Qualifizierungsprojekt

Arbeitsräume der Mediation: Wie Instagram Praktiken, Räume und Zeitdynamiken des Modedesigns co-konstituiert?

On-Offline-Mediation
On-Offline-Mediation

"Virtuelle und materielle Welten sind nicht getrennt, sondern eins. Es ist nicht so, dass ich mir das eine online und etwas anderes offline anschaue. Ich bin virtuell genauso an Orten unterwegs“ (Befragte Modedesignerin, Februar 2020).

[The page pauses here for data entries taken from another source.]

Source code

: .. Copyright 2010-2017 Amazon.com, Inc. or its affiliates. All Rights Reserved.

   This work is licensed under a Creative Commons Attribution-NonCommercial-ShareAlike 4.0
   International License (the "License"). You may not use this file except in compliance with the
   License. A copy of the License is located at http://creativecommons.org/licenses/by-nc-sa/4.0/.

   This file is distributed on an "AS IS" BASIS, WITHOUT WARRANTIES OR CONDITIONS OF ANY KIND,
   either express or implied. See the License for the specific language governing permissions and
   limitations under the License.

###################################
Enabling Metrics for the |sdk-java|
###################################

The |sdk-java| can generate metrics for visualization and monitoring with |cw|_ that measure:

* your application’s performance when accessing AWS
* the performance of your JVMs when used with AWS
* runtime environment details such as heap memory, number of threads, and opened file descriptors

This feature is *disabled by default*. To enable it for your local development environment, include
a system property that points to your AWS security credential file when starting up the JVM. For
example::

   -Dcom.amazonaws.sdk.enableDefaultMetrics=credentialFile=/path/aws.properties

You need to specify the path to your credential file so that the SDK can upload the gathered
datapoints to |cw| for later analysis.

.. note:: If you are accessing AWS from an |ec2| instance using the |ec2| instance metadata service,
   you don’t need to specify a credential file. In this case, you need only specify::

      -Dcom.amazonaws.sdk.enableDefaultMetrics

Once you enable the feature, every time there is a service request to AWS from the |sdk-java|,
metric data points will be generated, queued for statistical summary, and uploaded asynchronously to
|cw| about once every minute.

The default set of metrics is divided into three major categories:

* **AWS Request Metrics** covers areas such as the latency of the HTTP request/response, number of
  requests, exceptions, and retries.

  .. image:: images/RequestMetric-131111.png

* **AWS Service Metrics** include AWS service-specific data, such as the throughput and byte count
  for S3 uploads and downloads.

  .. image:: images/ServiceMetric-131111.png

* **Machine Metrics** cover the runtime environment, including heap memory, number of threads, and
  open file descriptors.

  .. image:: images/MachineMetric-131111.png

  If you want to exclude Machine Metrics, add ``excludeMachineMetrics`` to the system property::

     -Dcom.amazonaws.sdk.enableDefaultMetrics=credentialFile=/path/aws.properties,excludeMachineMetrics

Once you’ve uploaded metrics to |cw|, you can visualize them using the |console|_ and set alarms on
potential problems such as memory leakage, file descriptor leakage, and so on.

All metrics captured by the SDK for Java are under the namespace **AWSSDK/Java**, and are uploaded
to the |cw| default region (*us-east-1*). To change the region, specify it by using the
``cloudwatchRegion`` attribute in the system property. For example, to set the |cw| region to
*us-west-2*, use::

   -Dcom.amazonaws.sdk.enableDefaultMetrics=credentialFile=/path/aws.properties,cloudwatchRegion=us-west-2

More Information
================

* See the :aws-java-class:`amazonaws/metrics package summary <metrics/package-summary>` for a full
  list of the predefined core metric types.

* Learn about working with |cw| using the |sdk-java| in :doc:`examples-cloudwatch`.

Das Dissertationsprojekt setzt bei der Beobachtung an, dass im Alltag von Akteuren vermehrt eine Vermischung von Online- und Offline-Räumen auftritt. Dabei beeinflussen Online-Interaktionen, Offline-Interaktionen und andersherum. Zusammen bilden relationale On/Offline-Praktiken den Alltagsraum von Modedesigner*innen (Leszczynski 2015; van Dijck 2013; Barns 2019). Im Zuge dessen wird in akademischen Debatten zunehmend unter den Schlagworten „Plattformkapitalismus“ oder „Plattformgesellschaft“ kritisch der Einfluss von online Plattformen hervorgehoben (Langley und Leyshon 2017; van Dijck et al. 2018).

Vor diesen Hintergründen beschäftigt sich das Dissertationsprojekt mit den Fragen, inwiefern die Konstitution von kreativen Alltagsräumen durch eine Verbindung von On/Offline-Räumen verändert wird. Wie verändern sich Arbeitspraktiken? Inwiefern werden Interaktionen und Räume erweitert und welche neuen (digitalen) Hürden treten auf? Anhand des Beispiels Modedesign wird die Online-Plattform Instagram als ein einflussreicher Akteur im sozio-technischen Alltagsgefüge der Modedesigner*innen identifiziert und kritisch die Rolle der Plattform als Gestalter von Praktiken und Räumen hinterfragt.

Methodisch werden in dem Dissertationsprojekt Online- und Offline-Beobachtungen kombiniert, sowie leitfadengestützte Interviews durchgeführt. Zusammen werden die Daten in einer qualitativen Inhaltsanalyse ausgewertet.

Die Dissertation ist an die Humboldt-Universität zu Berlin angebunden und wird von Prof. Dr. Suntje Schmidt betreut.